How I learned to heal my relationship with food
Like many women I know, I have a complex relationship with food. Love it. Hate it. Crave it. Control it. I have had body image issues for as long as I can remember. In truth, I think my unhealthy relationship with food comes from a variety of sources, some of which could have been avoided and others were really unavoidable. I’m doing my darndest to shield my daughter from our societal "norms" when it comes to body image and body importance, but I know that won't last forever.
Just because you’re in your 40s doesn’t mean your issues with food subside. They don’t. But with age, comes wisdom (we hope!). Gone are the days that I want my body to be pick thin. Gone are the days that I live off of cigarettes, coffee and the occasional salad. Those days are looong gone and I don’t miss them one bit.
It’s taken me awhile to get into a new groove with the food I eat. It’s not a perfect relationship, but no relationship is. And there were some key turning points in my relationship with food that I think helped me come to a place of peace with the food I eat and the body I have.
Knowledge is em(power)ment
As part of my journey to heal my relationship with food, I started learning more about the food we eat, how it is processed in the body and the kinds of fuel my body needs to feel my best. I even went back to school to study nutrition, so I could understand what I should be eating. It’s a lifelong journey, but it has helped me immensely. Here are some resources I recommend:
Women, Food and God. by Geneen Roth. This book sat on my shelf for years, unread. I don’t think I was ready for it at the time. Then one day, I was. I opened it up and it changed my life. Read it, you won’t regret it.
Food: What the heck should I eat? By Dr. Mark Hyman. This doc is the real deal. He is extremely knowledgeable and if you’re the kind of person who needs their facts based in science, he’s your guy.
Food Freedom Forever By Melissa Hartwig. If you're familiar with the Whole 30, you might be familiar with this book. But even if you're not, Melissa outlines a plan for you to achieve Food Freedom - essentially, not beholden to cravings and out of control eating. Hint: You will need to do the Whole 30 or a form of it to achieve Food Freedom, but it's well worth it.
The Ultimate Health Podcast - by Marnie Wasserman and Jessie Chappus . This couple are fellow Canadians and they are great at getting deep into interviews with amazing guests. They present a wide variety of options for eating, so beware, you need to go into it with an open mind and don’t chase every fad down the rabbit hole. They invite guests that provide you with a variety of options and its up to you to choose what makes sense for you and your body.
Learn to cook
Healing your relationship with food, means you need to stare it straight it it’s little foodie face and embrace all that it is.

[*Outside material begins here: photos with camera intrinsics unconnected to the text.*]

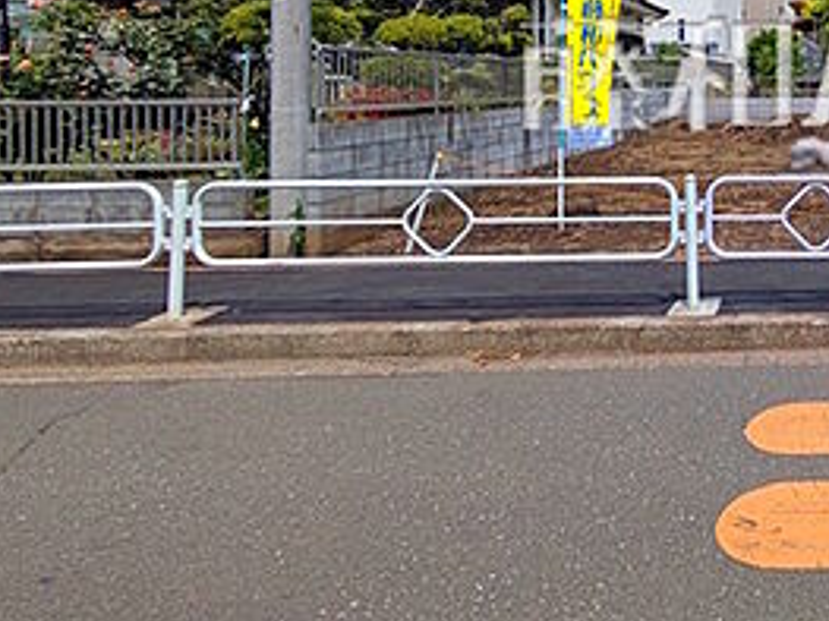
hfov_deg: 46.2
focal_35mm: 32
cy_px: 73
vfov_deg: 41.0
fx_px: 766
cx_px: 854
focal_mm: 1.83
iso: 51
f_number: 2.2
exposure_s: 1/2294
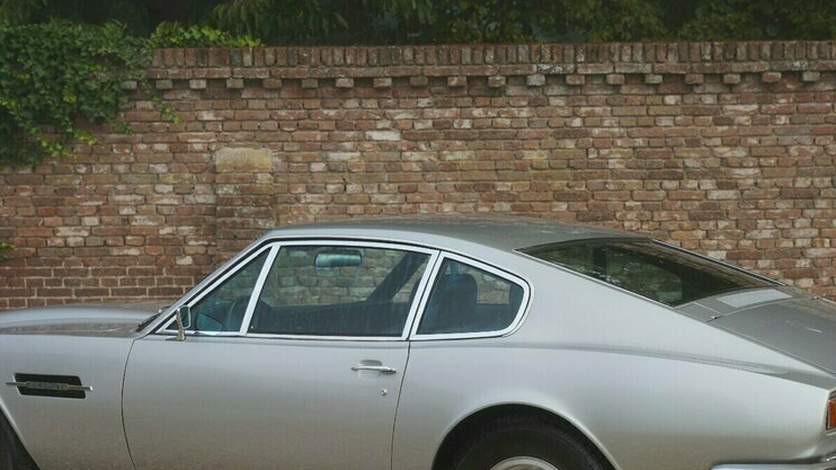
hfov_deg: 25.6
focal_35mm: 83
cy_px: 381
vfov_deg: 14.4
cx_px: 421
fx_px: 1843
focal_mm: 49.1
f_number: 5.6
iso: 160
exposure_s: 1/50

I found that I was able to heal my relationship with food when I began to cook. Really cook. Not just put a meal together. I mean, Nigella Lawson style, apron on, hair tied up, in the kitchen for hours, cook. I learned to use spices, to take pride in what I cooked. But most of all, I learned to cook food for myself and my family with love. This was a game changer and was a very healing process.
Comparison is the thief of joy
Stop comparing yourself to others. Did you hear me? Did you?! Say it to yourself out loud, “I will stop comparing myself to others.” Truly. Comparison is the thief of joy - it really is. While my days of sustaining myself on cigarettes and coffee are gone, the days of Instagram and the era of comparison has risen it’s horrible head. Comparing yourself to others is the worst, isn’t it? It's awful because you're comparing your insides to someone else's outside. And that's not a fair comparison and it doesn't fill your soul in any way.
I’m really mindful of this as I scroll down my social media feeds, and in all honesty, I’ve stopped following certain people because it didn’t serve me.
I wasn’t part of a family who said grace at meal time, but I understand how important it can be to your outlook on life. “Grace” after all, is transformative in so many ways. My family is spiritual, but not religious and we start each meal with a prayer of gratitude. It goes something like this:
"God/Universe/Spirit, thank you for this meal. We thank the farmers who grew and nurtured this food. This food was made with love and we will cherish this food as we eat it. We remember that it came from the earth, and for that we are grateful."
We change this up a little bit every night and my four year old likes to chime in with other things she is grateful for. Today it was the "whole world". It gives us pause for a moment and allows us to give thanks to the people were responsible for the meal getting to our plates. This practice serves to create a connection of love between ourselves and the food we eat.
My relationship with food will always be a work in progress. I'm currently on the Whole 30 to try and reset my body, especially my habits around sugar.
Changing my relationship to food has been one of the hardest journeys in my life - one that I am still on. I don’t think I’m alone in this. Transformation doesn’t happen overnight, but when the intention is there, the wheels of change begin to turn. How have you changed your relationship with food over the years?